** Start of RECORDS TO PROCESS **

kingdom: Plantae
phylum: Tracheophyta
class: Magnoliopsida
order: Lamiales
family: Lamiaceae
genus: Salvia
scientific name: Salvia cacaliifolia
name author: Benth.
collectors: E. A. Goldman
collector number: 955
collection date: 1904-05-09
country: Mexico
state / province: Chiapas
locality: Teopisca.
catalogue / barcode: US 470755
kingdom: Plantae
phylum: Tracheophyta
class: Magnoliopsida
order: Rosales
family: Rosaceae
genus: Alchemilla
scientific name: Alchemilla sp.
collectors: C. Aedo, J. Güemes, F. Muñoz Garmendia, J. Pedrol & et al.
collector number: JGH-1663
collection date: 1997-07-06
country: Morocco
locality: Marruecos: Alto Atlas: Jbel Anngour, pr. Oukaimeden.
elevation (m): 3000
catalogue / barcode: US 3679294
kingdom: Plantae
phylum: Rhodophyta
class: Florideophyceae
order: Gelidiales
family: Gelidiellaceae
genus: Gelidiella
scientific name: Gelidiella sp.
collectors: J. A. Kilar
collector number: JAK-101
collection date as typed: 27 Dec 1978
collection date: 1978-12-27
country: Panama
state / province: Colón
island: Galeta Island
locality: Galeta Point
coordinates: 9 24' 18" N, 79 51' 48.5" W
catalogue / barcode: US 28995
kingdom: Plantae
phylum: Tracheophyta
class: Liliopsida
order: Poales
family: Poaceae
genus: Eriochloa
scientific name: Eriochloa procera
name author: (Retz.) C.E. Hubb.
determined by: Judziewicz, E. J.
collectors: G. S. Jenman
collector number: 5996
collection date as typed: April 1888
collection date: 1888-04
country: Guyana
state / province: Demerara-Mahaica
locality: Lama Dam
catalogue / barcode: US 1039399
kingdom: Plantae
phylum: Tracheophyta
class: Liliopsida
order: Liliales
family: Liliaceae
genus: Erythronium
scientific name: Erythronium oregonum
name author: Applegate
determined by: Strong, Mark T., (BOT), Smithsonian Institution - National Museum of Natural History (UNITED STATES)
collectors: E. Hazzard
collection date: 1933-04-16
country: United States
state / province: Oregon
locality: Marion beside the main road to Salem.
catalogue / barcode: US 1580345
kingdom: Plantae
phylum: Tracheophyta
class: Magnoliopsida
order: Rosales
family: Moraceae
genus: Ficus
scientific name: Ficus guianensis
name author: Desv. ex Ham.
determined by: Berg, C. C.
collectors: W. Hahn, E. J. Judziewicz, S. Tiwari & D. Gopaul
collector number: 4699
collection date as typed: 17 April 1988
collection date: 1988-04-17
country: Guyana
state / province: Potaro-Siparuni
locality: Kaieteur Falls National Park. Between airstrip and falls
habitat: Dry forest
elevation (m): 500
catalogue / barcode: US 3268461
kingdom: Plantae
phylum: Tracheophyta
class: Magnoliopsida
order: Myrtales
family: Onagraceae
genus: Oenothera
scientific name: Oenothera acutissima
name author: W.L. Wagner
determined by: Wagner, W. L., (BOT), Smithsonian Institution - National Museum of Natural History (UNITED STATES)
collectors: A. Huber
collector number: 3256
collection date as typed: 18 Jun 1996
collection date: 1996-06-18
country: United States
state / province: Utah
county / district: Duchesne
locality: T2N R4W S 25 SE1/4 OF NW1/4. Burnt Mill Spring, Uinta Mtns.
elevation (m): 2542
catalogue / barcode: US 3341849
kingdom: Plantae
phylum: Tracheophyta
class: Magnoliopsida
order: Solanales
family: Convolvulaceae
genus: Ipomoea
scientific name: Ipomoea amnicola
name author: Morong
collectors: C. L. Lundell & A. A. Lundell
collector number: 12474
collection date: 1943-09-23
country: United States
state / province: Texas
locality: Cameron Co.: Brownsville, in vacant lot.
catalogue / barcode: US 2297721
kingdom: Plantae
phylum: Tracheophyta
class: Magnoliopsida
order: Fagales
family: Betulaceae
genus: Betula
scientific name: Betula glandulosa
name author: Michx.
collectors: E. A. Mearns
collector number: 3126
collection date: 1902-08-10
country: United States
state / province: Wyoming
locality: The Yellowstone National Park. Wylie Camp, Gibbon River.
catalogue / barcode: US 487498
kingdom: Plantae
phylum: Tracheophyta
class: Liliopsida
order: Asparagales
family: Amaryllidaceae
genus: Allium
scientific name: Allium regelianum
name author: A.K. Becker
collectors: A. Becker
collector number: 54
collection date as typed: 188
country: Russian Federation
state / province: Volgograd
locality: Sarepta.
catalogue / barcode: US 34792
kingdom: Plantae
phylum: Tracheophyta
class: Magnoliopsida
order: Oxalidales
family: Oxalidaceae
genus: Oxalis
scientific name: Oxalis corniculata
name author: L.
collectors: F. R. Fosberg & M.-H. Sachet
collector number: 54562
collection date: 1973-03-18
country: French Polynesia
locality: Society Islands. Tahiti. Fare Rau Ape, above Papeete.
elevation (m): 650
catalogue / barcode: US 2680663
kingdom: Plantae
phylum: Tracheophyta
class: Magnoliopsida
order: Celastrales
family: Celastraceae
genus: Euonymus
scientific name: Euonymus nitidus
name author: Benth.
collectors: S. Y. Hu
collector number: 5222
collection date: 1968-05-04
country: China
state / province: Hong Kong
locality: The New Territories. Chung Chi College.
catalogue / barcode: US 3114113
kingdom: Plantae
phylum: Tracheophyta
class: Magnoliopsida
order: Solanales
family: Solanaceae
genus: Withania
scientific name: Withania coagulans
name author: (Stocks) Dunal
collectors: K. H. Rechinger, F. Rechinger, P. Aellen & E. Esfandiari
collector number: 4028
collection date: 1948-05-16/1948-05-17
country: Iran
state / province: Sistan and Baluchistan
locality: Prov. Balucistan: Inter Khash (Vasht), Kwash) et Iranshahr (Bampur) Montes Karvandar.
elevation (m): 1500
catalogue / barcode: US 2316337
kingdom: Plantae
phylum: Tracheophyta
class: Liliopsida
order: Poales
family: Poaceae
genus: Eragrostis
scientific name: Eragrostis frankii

** End of RECORDS TO PROCESS **

__YOUR TASK__:
Turn the data, from the start through the line with "genus: Alchemilla", into a numbered list with blank lines left out.

__EXPECTED OUTPUT__:
1. kingdom: Plantae
2. phylum: Tracheophyta
3. class: Magnoliopsida
4. order: Lamiales
5. family: Lamiaceae
6. genus: Salvia
7. scientific name: Salvia cacaliifolia
8. name author: Benth.
9. collectors: E. A. Goldman
10. collector number: 955
11. collection date: 1904-05-09
12. country: Mexico
13. state / province: Chiapas
14. locality: Teopisca.
15. catalogue / barcode: US 470755
16. kingdom: Plantae
17. phylum: Tracheophyta
18. class: Magnoliopsida
19. order: Rosales
20. family: Rosaceae
21. genus: Alchemilla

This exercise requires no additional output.